List each line of the material that contains the string "avec", treating uppercase and lowercase as different.

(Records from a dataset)
-*-

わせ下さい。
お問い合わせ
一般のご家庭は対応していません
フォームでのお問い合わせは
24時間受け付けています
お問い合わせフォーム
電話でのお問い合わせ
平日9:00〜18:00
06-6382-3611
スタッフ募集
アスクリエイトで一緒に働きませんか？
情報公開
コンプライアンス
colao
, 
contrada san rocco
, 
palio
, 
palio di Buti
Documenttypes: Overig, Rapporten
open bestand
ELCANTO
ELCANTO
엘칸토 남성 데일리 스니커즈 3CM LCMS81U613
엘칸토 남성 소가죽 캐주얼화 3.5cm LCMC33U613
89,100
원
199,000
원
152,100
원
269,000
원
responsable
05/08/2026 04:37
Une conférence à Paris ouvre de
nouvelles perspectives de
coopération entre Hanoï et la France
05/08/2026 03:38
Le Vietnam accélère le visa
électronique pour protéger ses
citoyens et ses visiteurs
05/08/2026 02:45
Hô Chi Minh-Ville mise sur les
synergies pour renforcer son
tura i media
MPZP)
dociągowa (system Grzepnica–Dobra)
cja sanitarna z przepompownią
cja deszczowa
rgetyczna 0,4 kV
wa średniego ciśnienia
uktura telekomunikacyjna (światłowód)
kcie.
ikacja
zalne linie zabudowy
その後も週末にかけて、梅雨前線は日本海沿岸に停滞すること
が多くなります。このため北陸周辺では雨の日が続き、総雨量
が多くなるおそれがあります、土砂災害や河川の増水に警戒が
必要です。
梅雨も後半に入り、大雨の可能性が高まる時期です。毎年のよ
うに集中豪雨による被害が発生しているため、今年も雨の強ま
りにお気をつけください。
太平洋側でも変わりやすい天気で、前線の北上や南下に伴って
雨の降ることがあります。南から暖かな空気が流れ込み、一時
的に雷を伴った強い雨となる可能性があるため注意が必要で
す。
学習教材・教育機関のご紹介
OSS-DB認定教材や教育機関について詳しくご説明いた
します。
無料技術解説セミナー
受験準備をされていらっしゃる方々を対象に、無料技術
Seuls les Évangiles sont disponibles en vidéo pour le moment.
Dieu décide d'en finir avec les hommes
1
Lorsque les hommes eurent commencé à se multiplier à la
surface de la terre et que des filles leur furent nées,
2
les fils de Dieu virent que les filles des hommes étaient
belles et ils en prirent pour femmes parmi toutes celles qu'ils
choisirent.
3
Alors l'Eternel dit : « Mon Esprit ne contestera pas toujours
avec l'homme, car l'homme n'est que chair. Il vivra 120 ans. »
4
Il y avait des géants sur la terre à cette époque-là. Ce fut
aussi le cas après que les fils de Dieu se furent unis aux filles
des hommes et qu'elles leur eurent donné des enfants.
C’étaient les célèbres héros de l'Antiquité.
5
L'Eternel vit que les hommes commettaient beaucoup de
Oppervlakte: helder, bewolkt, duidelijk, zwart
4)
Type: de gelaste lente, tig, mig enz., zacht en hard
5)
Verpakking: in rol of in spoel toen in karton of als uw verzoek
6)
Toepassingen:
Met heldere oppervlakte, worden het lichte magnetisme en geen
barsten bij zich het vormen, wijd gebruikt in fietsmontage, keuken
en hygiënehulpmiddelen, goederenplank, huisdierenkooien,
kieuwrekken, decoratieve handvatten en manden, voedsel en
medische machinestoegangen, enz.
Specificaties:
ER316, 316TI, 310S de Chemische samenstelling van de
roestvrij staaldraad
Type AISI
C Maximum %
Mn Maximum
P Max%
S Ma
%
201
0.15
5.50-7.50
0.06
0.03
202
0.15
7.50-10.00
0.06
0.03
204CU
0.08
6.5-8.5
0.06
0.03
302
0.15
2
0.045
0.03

-*-

Task output:
Dieu décide d'en finir avec les hommes
avec l'homme, car l'homme n'est que chair. Il vivra 120 ans. »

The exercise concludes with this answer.